-- DATA PROVIDED follows --

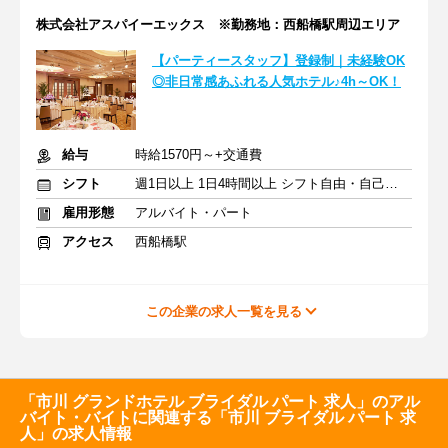
株式会社アスパイーエックス ※勤務地：西船橋駅周辺エリア
【パーティースタッフ】登録制｜未経験OK
◎非日常感あふれる人気ホテル♪4h～OK！
給与
時給1570円～+交通費
シフト
週1日以上 1日4時間以上 シフト自由・自己申告
雇用形態
アルバイト・パート
アクセス
西船橋駅
この企業の求人一覧を見る
「市川 グランドホテル ブライダル パート 求人」のアル
バイト・バイトに関連する「市川 ブライダル パート 求
人」の求人情報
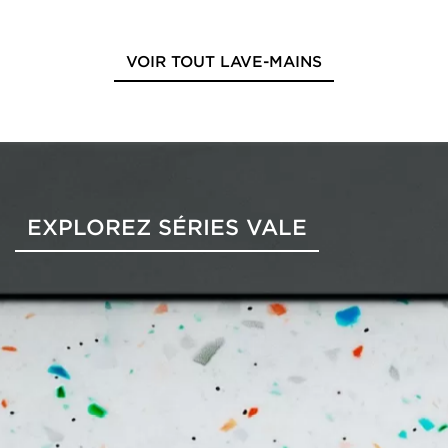
VOIR TOUT LAVE-MAINS
EXPLOREZ SÉRIES VALE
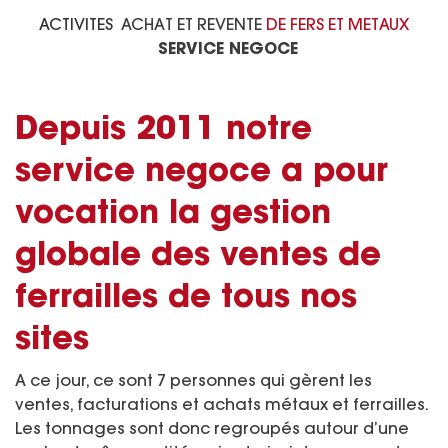
ACTIVITES
ACHAT ET REVENTE
DE FERS ET METAUX
SERVICE NEGOCE
Depuis 2011 notre
service negoce a pour
vocation la gestion
globale des ventes de
ferrailles de tous nos
sites
A ce jour, ce sont 7 personnes qui gèrent les
ventes, facturations et achats métaux et ferrailles.
Les tonnages sont donc regroupés autour d’une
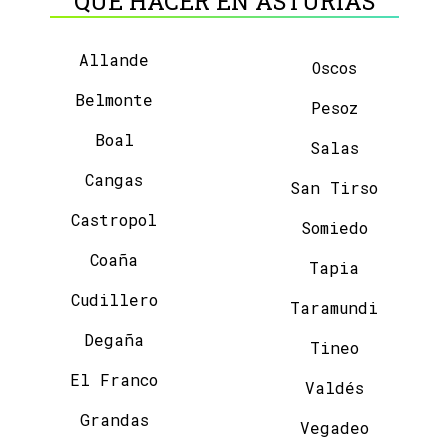
QUÉ HACER EN ASTURIAS
Allande
Oscos
Belmonte
Pesoz
Boal
Salas
Cangas
San Tirso
Castropol
Somiedo
Coaña
Tapia
Cudillero
Taramundi
Degaña
Tineo
El Franco
Valdés
Grandas
Vegadeo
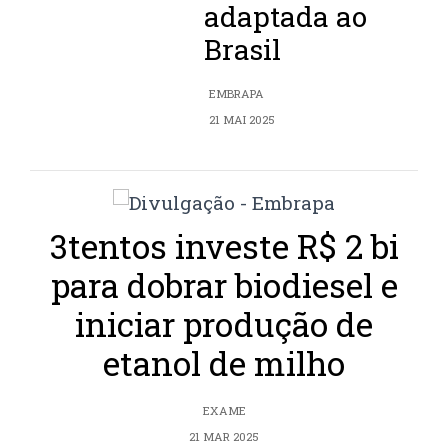
adaptada ao
Brasil
EMBRAPA
21 MAI 2025
3tentos investe R$ 2 bi
para dobrar biodiesel e
iniciar produção de
etanol de milho
EXAME
21 MAR 2025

-- DATA PROVIDED concluded --

### WORK TO COMPLETE
Wherever a line of the records above contains the string "sont", copy that line out.

### EXERCISE ANSWER
A ce jour, ce sont 7 personnes qui gèrent les
Les tonnages sont donc regroupés autour d’une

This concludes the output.